● TASK
From the data below, copy exactly the lines that lie between the one holding "Pub. L. 108–422, title" and the one holding "in that subsection.", including both, and nothing more.

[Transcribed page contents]

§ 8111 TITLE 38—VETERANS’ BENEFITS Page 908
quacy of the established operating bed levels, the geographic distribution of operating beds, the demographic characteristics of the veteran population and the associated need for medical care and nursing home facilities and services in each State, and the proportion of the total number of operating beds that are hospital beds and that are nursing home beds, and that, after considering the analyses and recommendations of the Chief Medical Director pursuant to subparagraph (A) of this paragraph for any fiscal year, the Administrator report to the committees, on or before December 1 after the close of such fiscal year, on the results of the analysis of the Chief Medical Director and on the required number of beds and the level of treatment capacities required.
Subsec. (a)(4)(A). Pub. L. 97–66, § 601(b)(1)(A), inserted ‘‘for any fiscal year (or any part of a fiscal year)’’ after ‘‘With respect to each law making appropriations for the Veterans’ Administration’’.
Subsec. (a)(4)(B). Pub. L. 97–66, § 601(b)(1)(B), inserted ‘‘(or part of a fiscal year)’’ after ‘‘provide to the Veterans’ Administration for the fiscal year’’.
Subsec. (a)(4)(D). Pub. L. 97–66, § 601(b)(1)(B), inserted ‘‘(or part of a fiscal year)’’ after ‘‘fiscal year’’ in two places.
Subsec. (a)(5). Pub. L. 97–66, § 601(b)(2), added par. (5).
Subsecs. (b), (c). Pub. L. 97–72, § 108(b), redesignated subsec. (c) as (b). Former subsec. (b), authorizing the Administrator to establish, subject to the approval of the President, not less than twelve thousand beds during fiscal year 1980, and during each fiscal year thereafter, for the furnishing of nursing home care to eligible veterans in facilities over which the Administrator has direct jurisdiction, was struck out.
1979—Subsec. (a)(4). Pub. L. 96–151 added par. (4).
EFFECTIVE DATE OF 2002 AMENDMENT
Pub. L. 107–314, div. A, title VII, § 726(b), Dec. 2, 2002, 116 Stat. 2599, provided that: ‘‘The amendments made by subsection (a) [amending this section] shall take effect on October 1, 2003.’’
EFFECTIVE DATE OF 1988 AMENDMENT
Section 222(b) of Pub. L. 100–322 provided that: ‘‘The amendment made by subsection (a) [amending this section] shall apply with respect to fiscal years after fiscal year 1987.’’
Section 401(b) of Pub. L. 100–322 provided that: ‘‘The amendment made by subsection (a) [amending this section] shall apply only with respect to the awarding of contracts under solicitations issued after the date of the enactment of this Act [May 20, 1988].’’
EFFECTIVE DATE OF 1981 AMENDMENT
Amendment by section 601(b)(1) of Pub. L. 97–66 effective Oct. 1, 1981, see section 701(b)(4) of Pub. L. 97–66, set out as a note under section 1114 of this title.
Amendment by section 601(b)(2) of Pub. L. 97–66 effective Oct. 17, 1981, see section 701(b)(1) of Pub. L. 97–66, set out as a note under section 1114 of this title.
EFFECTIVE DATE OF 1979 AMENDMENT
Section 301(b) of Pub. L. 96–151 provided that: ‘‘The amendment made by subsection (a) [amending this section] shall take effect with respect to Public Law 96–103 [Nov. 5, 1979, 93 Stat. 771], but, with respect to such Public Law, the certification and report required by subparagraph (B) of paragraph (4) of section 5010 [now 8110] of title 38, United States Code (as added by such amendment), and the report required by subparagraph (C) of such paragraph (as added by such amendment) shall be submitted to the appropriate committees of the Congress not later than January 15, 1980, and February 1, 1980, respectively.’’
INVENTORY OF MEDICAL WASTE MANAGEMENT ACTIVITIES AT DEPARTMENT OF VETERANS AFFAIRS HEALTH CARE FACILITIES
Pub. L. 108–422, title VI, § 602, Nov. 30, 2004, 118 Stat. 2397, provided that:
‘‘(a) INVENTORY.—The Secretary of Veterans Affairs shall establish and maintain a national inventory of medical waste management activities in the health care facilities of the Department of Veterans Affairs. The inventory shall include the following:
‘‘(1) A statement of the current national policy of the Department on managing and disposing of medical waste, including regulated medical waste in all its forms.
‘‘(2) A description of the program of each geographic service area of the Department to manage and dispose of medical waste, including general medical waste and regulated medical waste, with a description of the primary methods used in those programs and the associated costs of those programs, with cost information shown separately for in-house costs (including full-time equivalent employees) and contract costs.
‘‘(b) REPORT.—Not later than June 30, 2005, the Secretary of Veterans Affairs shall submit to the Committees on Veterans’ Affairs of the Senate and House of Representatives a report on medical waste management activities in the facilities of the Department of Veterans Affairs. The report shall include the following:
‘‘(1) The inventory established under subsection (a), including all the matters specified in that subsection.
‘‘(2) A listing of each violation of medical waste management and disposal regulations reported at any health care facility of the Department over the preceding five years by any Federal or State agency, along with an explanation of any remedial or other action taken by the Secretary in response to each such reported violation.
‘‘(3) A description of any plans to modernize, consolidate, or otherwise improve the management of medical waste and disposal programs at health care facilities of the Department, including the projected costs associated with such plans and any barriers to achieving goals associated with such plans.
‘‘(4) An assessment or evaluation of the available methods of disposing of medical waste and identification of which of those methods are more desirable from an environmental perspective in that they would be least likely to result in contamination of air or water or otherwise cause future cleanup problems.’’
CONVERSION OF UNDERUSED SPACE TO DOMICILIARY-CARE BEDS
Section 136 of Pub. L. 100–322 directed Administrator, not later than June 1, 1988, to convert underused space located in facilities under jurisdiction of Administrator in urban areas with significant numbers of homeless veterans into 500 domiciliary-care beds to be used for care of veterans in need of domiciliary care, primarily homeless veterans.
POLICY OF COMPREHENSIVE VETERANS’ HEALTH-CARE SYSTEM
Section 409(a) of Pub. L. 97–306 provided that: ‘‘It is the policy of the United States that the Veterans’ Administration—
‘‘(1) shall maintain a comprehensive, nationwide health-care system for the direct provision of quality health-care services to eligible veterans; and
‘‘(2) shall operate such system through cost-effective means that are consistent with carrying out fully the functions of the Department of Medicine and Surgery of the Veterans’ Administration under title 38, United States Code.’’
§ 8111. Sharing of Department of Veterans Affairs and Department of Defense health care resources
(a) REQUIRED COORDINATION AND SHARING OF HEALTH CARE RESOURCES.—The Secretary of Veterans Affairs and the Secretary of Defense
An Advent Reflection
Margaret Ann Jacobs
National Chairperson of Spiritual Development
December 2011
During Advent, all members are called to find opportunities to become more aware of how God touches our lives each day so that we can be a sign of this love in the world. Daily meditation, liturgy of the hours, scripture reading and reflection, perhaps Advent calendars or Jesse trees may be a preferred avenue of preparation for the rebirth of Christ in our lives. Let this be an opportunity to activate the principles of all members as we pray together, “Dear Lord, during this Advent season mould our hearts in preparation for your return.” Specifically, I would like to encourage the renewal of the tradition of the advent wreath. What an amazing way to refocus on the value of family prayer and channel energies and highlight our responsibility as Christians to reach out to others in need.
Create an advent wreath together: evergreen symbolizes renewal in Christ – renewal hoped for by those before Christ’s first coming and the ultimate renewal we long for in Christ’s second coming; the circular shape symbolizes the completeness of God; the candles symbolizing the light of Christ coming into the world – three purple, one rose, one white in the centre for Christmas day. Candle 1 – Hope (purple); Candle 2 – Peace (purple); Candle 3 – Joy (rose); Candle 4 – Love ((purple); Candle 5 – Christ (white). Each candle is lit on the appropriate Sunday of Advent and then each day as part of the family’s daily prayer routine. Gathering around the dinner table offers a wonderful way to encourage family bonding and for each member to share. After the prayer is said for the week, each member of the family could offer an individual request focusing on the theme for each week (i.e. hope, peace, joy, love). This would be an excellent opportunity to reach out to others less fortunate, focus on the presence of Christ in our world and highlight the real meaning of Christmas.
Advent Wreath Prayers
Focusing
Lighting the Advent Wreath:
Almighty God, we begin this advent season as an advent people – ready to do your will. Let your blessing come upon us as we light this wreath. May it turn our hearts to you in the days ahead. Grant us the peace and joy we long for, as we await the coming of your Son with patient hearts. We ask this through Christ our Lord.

● EXERCISE RESULT
Pub. L. 108–422, title VI, § 602, Nov. 30, 2004, 118 Stat. 2397, provided that:
‘‘(a) INVENTORY.—The Secretary of Veterans Affairs shall establish and maintain a national inventory of medical waste management activities in the health care facilities of the Department of Veterans Affairs. The inventory shall include the following:
‘‘(1) A statement of the current national policy of the Department on managing and disposing of medical waste, including regulated medical waste in all its forms.
‘‘(2) A description of the program of each geographic service area of the Department to manage and dispose of medical waste, including general medical waste and regulated medical waste, with a description of the primary methods used in those programs and the associated costs of those programs, with cost information shown separately for in-house costs (including full-time equivalent employees) and contract costs.
‘‘(b) REPORT.—Not later than June 30, 2005, the Secretary of Veterans Affairs shall submit to the Committees on Veterans’ Affairs of the Senate and House of Representatives a report on medical waste management activities in the facilities of the Department of Veterans Affairs. The report shall include the following:
‘‘(1) The inventory established under subsection (a), including all the matters specified in that subsection.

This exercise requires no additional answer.